Mayor Sergei Sobyanin has been on the job for three weeks now, but it remains unclear whether he is an effective manager.
Although Sobyanin has considerable experience as a public official in the regions, he has never had to deal with the kind of difficult problems that Moscow faces. As the mayor of Kogalym and the governor of the Tyumen region, he was able to build alliances with several other major players to make things happen. But in Moscow, the number of players is much larger, and Sobyanin’s administrative resources might prove inadequate to resolve the huge problems facing the overburdened city.
Sobyanin differs from other appointed governors because he enters office without his own team of trusted associates and will probably have to patch one together using the people at hand. The single exception is longtime aide Anastasia Rakova, whom he appointed as his representative to the city and federal legislatures.
From his first day in office, Sobyanin hit the ground running. He reshuffled his team, fired several high-profile officials, and ordered a total revision of administrative hurdles and the removal of hundreds of kiosks lining city streets. Sobyanin introduced a host of city planning initiatives, including revisions and even repeals of a number of former Mayor Yury Luzhkov’s decisions that had caused a public outcry. He also made surprise detours from his scheduled route.
These moves are reminiscent of former President Boris Yeltsin’s leadership style, and they must have been prepared long in advance. In fact, as early as the spring, reports were circulating that Sobyanin was forming a “shadow government” in Moscow.
A key figure in Putin’s unusual decision to shift Sobyanin to the mayoral spot is Vyacheslav Volodin, a senior United Russia official and Sobyanin’s replacement as Putin’s chief of staff.
This is a risky personnel move and could indicate a staffing and managerial crisis. Volodin’s appointment also demonstrates that the government is focusing on preparations for the elections and relations with the regions. At the same time, Volodin — who as a key United Russia leader was a de facto subordinate to President Dmitry Medvedev’s first deputy chief of staff Vladislav Surkov — becomes an independent agent in his new role. During Sobyanin’s tenure as chief of staff, some of Surkov’s functions had shifted to the White House, but now under Volodin that process will only intensify.

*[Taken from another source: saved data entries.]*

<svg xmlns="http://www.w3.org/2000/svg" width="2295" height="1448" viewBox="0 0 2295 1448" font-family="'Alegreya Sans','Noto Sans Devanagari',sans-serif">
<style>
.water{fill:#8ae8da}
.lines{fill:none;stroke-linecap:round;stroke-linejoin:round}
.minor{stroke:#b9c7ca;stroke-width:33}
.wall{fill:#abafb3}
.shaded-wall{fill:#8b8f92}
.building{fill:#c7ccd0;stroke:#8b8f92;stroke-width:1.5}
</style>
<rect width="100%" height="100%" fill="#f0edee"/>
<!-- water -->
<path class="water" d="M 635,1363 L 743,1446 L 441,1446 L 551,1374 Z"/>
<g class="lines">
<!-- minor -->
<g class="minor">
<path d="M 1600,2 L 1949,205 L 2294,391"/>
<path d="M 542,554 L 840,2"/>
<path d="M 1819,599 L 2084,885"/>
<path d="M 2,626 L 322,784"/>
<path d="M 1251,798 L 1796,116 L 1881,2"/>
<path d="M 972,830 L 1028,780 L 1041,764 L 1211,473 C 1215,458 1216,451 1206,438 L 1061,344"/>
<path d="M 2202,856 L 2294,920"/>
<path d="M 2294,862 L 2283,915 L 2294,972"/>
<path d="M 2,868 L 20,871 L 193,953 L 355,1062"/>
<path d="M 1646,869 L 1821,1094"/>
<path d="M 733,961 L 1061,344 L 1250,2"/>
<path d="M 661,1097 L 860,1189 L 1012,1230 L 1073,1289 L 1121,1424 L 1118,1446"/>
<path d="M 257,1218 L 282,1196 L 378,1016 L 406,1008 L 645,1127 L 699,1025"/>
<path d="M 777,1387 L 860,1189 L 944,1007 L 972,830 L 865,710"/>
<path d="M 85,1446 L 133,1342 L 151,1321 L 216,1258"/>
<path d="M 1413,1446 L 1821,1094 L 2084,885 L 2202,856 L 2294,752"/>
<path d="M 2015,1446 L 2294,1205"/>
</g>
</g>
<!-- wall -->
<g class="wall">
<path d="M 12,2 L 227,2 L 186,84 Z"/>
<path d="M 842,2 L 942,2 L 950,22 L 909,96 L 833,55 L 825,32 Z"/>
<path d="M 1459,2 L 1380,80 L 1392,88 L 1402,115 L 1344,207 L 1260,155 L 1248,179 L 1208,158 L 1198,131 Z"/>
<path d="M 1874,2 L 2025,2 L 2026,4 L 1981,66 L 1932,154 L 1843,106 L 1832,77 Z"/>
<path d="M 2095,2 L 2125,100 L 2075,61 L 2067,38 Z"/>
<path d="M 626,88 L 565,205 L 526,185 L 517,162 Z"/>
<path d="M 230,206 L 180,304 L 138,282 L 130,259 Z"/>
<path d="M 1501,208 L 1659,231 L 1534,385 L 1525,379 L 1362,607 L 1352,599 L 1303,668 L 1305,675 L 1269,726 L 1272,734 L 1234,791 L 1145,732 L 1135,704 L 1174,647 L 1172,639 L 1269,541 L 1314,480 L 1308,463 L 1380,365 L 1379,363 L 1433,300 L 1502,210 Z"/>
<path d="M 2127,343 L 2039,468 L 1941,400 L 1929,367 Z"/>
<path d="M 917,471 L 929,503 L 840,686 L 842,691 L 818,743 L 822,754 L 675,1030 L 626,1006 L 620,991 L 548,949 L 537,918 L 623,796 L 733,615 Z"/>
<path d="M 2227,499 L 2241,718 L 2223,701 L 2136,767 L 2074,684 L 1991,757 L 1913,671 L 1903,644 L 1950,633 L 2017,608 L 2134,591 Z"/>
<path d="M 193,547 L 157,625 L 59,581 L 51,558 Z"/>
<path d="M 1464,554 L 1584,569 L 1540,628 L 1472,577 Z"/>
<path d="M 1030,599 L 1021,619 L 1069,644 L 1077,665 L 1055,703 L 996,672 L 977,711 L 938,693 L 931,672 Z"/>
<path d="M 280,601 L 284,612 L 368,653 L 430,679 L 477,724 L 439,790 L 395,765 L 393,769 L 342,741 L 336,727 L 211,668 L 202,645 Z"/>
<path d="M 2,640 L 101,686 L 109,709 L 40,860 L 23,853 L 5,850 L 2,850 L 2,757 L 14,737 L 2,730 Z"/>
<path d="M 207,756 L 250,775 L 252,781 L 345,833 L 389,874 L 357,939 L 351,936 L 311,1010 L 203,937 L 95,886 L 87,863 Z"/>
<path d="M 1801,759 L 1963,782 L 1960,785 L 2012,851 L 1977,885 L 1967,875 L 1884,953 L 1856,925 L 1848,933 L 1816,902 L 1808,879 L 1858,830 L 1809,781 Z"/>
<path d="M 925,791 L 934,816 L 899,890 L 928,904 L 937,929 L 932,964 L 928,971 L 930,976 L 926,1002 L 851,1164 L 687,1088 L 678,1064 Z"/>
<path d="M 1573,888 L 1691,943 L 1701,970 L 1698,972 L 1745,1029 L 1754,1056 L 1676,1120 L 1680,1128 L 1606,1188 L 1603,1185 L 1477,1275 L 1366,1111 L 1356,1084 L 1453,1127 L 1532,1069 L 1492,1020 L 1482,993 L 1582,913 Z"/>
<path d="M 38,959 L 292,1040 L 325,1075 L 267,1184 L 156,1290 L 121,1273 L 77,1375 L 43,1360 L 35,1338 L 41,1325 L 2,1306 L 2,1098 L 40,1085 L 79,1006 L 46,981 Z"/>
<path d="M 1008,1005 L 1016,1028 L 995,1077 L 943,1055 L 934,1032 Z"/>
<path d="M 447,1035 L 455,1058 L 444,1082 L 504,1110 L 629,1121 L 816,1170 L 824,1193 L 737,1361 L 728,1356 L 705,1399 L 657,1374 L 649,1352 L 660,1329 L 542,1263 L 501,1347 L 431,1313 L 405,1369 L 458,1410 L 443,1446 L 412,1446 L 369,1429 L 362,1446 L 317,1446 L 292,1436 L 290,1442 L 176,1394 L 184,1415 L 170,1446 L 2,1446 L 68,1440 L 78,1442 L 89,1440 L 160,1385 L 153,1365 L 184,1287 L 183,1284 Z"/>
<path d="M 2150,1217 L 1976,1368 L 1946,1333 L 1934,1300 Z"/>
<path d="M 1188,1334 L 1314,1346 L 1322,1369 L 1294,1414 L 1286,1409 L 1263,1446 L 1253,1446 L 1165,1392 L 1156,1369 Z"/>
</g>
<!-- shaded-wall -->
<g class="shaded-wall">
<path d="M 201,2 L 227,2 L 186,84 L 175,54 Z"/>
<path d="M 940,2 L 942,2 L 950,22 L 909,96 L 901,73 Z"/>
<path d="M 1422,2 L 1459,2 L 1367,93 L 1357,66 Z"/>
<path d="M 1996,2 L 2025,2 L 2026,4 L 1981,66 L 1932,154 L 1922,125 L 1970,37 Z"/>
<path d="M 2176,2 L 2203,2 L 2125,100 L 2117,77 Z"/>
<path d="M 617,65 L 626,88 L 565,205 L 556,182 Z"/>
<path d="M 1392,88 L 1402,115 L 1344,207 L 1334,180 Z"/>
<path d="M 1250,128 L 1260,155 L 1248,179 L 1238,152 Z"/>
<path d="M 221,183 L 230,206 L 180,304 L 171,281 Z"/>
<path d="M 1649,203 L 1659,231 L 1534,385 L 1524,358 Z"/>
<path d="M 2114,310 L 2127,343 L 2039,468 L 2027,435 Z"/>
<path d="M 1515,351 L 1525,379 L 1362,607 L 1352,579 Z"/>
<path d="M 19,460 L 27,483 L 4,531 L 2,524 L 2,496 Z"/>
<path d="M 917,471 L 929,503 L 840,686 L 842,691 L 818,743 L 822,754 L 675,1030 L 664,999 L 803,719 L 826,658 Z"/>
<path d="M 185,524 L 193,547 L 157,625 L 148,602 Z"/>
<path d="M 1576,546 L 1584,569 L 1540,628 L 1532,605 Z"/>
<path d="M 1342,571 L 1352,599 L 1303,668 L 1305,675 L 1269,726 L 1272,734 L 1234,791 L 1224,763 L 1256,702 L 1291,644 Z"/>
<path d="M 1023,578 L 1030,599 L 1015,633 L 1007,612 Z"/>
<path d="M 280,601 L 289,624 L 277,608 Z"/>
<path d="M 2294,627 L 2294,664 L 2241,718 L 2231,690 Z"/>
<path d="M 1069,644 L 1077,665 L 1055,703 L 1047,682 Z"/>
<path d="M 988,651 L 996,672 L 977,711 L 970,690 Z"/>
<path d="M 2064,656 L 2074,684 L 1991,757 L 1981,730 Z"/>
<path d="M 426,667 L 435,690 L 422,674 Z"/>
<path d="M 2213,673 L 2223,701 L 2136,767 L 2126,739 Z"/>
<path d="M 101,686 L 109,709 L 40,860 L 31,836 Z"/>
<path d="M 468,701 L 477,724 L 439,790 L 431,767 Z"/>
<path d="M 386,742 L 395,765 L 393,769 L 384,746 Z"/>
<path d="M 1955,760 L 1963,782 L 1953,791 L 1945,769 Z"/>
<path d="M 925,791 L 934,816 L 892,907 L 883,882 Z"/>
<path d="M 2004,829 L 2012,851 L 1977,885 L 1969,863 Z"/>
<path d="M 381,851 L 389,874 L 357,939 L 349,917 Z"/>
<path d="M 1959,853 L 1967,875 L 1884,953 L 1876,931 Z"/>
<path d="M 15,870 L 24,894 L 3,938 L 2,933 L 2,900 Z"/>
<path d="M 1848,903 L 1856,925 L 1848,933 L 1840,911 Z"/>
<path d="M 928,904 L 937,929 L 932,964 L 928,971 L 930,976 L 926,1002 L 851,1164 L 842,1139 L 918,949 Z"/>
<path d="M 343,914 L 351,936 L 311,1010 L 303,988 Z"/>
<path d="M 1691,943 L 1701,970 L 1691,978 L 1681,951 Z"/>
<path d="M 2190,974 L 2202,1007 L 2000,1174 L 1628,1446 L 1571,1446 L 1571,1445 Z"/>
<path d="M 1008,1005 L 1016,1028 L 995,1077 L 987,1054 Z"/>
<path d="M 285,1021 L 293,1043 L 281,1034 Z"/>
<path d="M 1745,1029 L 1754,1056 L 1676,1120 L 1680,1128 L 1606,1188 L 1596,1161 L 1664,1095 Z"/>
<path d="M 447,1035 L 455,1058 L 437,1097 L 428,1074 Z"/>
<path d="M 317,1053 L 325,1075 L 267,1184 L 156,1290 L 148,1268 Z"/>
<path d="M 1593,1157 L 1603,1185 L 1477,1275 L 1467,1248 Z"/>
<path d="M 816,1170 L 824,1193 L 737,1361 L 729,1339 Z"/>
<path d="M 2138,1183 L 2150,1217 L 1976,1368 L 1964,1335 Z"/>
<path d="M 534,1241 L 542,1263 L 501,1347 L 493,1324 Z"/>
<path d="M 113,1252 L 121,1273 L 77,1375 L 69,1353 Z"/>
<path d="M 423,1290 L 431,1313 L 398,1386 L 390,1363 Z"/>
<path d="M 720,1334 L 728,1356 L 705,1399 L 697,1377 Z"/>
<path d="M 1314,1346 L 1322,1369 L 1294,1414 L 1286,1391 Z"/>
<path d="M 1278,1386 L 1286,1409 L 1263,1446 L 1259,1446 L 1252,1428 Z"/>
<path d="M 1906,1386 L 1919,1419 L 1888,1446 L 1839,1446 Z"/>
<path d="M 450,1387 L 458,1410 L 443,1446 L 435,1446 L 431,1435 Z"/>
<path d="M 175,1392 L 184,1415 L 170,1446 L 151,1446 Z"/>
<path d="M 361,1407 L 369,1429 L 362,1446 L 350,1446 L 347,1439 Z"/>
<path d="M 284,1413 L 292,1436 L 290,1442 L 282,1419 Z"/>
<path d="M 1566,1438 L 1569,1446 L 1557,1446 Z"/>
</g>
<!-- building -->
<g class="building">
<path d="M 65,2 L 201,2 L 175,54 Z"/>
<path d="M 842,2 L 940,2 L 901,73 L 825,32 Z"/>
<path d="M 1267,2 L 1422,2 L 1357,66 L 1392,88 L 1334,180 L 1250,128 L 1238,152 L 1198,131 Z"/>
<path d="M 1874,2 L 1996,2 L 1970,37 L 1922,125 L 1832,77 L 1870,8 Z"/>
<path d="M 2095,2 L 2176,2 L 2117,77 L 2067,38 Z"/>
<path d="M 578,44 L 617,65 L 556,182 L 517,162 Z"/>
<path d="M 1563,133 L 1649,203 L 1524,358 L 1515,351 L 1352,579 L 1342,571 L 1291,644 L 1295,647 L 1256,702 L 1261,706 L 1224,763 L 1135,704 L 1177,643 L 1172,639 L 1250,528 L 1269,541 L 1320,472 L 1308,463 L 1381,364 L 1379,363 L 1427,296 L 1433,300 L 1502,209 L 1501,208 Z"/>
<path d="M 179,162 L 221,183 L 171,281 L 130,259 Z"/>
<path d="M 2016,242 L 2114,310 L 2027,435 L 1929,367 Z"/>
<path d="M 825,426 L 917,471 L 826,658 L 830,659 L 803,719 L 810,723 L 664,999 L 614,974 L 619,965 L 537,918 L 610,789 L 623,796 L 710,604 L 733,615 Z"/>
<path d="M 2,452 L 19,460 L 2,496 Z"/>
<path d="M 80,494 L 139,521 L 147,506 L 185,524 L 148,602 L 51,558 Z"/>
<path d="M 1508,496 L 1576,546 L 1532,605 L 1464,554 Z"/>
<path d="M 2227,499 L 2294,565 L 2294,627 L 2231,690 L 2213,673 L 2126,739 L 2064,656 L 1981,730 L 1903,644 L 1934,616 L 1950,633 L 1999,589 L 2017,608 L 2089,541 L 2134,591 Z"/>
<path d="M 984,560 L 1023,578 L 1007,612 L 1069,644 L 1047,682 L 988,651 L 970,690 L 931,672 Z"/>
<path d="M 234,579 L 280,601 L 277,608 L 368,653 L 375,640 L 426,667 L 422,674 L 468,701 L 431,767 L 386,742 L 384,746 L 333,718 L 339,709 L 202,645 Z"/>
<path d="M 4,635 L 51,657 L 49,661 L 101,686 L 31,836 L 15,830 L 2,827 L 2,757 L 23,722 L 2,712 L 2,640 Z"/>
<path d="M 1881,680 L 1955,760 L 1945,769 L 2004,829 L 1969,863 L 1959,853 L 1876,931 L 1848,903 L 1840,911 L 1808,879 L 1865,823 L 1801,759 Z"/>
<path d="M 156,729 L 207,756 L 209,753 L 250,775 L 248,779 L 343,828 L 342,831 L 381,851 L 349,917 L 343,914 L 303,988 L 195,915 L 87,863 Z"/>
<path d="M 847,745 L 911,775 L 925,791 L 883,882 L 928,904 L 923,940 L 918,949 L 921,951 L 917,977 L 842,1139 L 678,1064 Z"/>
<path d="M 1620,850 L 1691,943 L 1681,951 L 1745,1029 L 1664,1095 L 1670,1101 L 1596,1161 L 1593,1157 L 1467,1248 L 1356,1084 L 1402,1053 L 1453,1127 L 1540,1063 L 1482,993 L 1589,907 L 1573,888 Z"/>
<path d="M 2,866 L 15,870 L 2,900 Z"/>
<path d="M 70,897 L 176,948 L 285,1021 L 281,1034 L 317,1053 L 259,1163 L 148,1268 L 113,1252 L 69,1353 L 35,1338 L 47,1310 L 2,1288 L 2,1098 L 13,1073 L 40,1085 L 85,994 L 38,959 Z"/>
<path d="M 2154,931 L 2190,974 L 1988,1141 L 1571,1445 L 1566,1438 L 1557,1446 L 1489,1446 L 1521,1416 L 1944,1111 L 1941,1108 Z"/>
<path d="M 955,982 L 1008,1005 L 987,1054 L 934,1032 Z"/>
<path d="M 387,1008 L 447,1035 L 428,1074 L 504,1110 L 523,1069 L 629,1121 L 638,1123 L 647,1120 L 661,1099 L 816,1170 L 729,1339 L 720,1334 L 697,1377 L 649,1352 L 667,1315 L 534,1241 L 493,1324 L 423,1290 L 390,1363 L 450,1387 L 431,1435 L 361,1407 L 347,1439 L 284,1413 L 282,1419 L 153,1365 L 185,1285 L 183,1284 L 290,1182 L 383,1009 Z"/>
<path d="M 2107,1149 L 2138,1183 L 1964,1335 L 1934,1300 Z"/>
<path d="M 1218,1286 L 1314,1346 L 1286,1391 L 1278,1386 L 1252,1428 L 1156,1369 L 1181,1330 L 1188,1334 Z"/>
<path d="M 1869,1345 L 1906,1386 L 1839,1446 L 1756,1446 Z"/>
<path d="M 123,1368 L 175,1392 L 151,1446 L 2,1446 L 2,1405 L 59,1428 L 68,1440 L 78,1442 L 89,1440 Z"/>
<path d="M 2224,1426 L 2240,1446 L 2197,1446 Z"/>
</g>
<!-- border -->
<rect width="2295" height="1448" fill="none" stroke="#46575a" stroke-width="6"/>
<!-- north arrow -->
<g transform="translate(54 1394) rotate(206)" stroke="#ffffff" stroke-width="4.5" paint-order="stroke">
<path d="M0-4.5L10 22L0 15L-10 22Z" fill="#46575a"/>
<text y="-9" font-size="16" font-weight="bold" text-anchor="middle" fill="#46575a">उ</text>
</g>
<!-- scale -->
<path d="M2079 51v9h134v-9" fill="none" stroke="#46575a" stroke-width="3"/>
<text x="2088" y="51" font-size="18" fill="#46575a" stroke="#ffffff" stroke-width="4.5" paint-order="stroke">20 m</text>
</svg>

In his 1884 satire “The Bear in the Province,” writer Mikhail Saltykov-Shchedrin described three tactics for appointed governors. The best of them is to not interfere. He writes, “The task of the governor is not to attain some fanciful state of well-being, but to guard and protect the age-old and established — albeit dysfunctional — status quo from being disturbed.”
This is precisely what Sobyanin is unequipped to do. Thus, Sobyanin has a choice: either rock the boat and rile the leadership, or disrupt the balance among the rank and file and get skewered by the public.
Nikolai Petrov is a scholar in residence at the Carnegie Moscow Center.